When you reach the line with "(511, 281) none" in the data below, begin printing lines exactly, and stop once the line with "[208,959,330,973] derive a" has been printed.
Top of DATA IN THIS EXERCISE
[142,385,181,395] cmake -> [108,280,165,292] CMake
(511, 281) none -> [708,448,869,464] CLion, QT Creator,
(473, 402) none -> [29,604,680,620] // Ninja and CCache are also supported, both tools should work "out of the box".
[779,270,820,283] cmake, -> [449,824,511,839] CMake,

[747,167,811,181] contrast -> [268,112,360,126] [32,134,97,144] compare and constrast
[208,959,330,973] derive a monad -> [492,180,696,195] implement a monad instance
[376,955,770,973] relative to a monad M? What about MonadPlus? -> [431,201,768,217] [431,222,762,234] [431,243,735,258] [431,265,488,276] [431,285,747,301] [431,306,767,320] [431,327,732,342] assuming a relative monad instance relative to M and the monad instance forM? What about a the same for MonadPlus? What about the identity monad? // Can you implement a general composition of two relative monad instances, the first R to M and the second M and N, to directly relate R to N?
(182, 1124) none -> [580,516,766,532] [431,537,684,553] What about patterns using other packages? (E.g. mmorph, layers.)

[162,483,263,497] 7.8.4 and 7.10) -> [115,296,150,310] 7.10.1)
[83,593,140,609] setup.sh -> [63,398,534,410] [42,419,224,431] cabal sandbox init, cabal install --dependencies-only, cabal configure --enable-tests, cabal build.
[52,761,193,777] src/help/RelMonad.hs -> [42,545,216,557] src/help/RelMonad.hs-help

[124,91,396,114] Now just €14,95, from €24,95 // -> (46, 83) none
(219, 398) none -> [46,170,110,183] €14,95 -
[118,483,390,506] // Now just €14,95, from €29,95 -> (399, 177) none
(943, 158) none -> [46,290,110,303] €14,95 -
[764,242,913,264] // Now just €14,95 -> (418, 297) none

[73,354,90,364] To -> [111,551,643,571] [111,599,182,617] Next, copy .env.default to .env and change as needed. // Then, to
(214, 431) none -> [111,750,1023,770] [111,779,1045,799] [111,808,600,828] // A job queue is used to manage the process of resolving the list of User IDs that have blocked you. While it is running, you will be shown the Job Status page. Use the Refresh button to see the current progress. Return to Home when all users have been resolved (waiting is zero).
Bottom of DATA IN THIS EXERCISE
◆ ANSWER FOR THIS EXERCISE ◆
(511, 281) none -> [708,448,869,464] CLion, QT Creator,
(473, 402) none -> [29,604,680,620] // Ninja and CCache are also supported, both tools should work "out of the box".
[779,270,820,283] cmake, -> [449,824,511,839] CMake,

[747,167,811,181] contrast -> [268,112,360,126] [32,134,97,144] compare and constrast
[208,959,330,973] derive a monad -> [492,180,696,195] implement a monad instance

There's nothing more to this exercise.